Working data -
::::
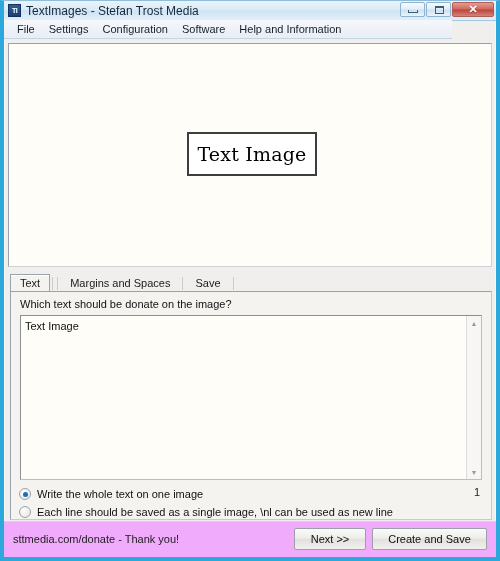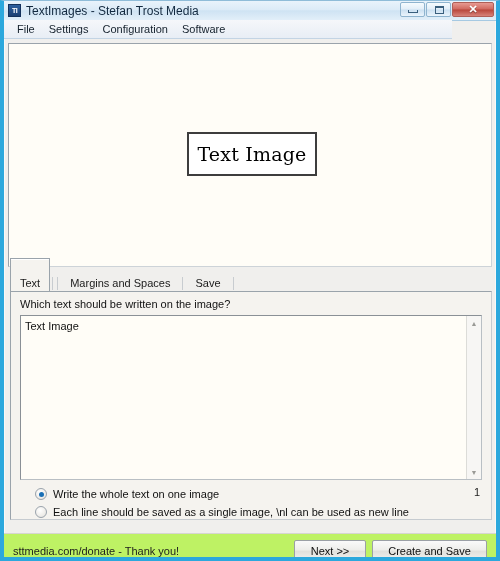--- a/index.html
+++ b/index.html
@@ -182,21 +182,21 @@
     left: 6px;
     top: 272px;
     width: 482px;
     height: 19px;
     display: flex;
     align-items: flex-end;
   }
   .tab {
     height: 18px;
     line-height: 17px;
-    padding: 16px 9px;
+    padding: 0 9px;
     font-size: 11px;
     color: #1a1a1a;
     box-sizing: border-box;
     border: 1px solid transparent;
     white-space: nowrap;
     background: transparent;
     position: relative;
   }
   .tab.selected {
     background: #f5f3ef;
@@ -282,21 +282,21 @@
     color: #9a9a96;
     font-size: 7px;
     line-height: 7px;
   }
   .vscroll-arrow.up { top: 0; }
   .vscroll-arrow.down { bottom: 0; }
 
   
   .options {
     position: absolute;
-    left: 24px;
+    left: 8px;
     top: 194px;
     text-align: right;
   }
   .radio-row {
     display: flex;
     align-items: center;
     height: 16px;
     margin-bottom: 2px;
   }
   .radio {
@@ -332,22 +332,22 @@
     font-size: 11px;
     color: #222222;
   }
 
   
   .statusbar {
     position: absolute;
     left: 0;
     bottom: 0;
     width: 492px;
-    height: 24px;
-    background: #bef264;
+    height: 36px;
+    background: #f0abfc;
     border-top: 1px solid #d7d5d1;
     box-sizing: border-box;
   }
   .donate-text {
     position: absolute;
     left: 9px;
     top: 11px;
     font-size: 11px;
     color: #1d1d1d;
   }
@@ -390,41 +390,42 @@
         <span class="glyph-close">✕</span>
       </div>
     </div>
   </div>
 
   <div class="menubar">
     <div class="menu-item">File</div>
     <div class="menu-item">Settings</div>
     <div class="menu-item">Configuration</div>
     <div class="menu-item">Software</div>
+    <div class="menu-item">Help and Information</div>
   </div>
 
   <div class="preview-wrap">
     <div class="preview-box">
       <span>Text Image</span>
     </div>
 
   </div>
 
   <div class="tabstrip">
     <div class="tab selected">Text</div>
     <div class="tab-sep"></div>
     <div class="tab-sep"></div>
     <div class="tab">Margins and Spaces</div>
     <div class="tab-sep"></div>
     <div class="tab">Save</div>
     <div class="tab-sep"></div>
   </div>
 
   <div class="tabpanel">
-    <div class="panel-label">Which text should be written on the image?</div>
+    <div class="panel-label">Which text should be donate on the image?</div>
 
     <div class="textarea-wrap">
       <div class="textarea-content">Text Image</div>
       <div class="vscroll">
         <div class="vscroll-arrow up">▲</div>
         <div class="vscroll-arrow down">▼</div>
       </div>
     </div>
 
     <div class="options">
::::
What to work on - Drop the images, then copy the data exactly.

Response to this exercise -
--- a/index.html
+++ b/index.html
@@ -182,21 +182,21 @@
     left: 6px;
     top: 272px;
     width: 482px;
     height: 19px;
     display: flex;
     align-items: flex-end;
   }
   .tab {
     height: 18px;
     line-height: 17px;
-    padding: 16px 9px;
+    padding: 0 9px;
     font-size: 11px;
     color: #1a1a1a;
     box-sizing: border-box;
     border: 1px solid transparent;
     white-space: nowrap;
     background: transparent;
     position: relative;
   }
   .tab.selected {
     background: #f5f3ef;
@@ -282,21 +282,21 @@
     color: #9a9a96;
     font-size: 7px;
     line-height: 7px;
   }
   .vscroll-arrow.up { top: 0; }
   .vscroll-arrow.down { bottom: 0; }
 
   
   .options {
     position: absolute;
-    left: 24px;
+    left: 8px;
     top: 194px;
     text-align: right;
   }
   .radio-row {
     display: flex;
     align-items: center;
     height: 16px;
     margin-bottom: 2px;
   }
   .radio {
@@ -332,22 +332,22 @@
     font-size: 11px;
     color: #222222;
   }
 
   
   .statusbar {
     position: absolute;
     left: 0;
     bottom: 0;
     width: 492px;
-    height: 24px;
-    background: #bef264;
+    height: 36px;
+    background: #f0abfc;
     border-top: 1px solid #d7d5d1;
     box-sizing: border-box;
   }
   .donate-text {
     position: absolute;
     left: 9px;
     top: 11px;
     font-size: 11px;
     color: #1d1d1d;
   }
@@ -390,41 +390,42 @@
         <span class="glyph-close">✕</span>
       </div>
     </div>
   </div>
 
   <div class="menubar">
     <div class="menu-item">File</div>
     <div class="menu-item">Settings</div>
     <div class="menu-item">Configuration</div>
     <div class="menu-item">Software</div>
+    <div class="menu-item">Help and Information</div>
   </div>
 
   <div class="preview-wrap">
     <div class="preview-box">
       <span>Text Image</span>
     </div>
 
   </div>
 
   <div class="tabstrip">
     <div class="tab selected">Text</div>
     <div class="tab-sep"></div>
     <div class="tab-sep"></div>
     <div class="tab">Margins and Spaces</div>
     <div class="tab-sep"></div>
     <div class="tab">Save</div>
     <div class="tab-sep"></div>
   </div>
 
   <div class="tabpanel">
-    <div class="panel-label">Which text should be written on the image?</div>
+    <div class="panel-label">Which text should be donate on the image?</div>
 
     <div class="textarea-wrap">
       <div class="textarea-content">Text Image</div>
       <div class="vscroll">
         <div class="vscroll-arrow up">▲</div>
         <div class="vscroll-arrow down">▼</div>
       </div>
     </div>
 
     <div class="options">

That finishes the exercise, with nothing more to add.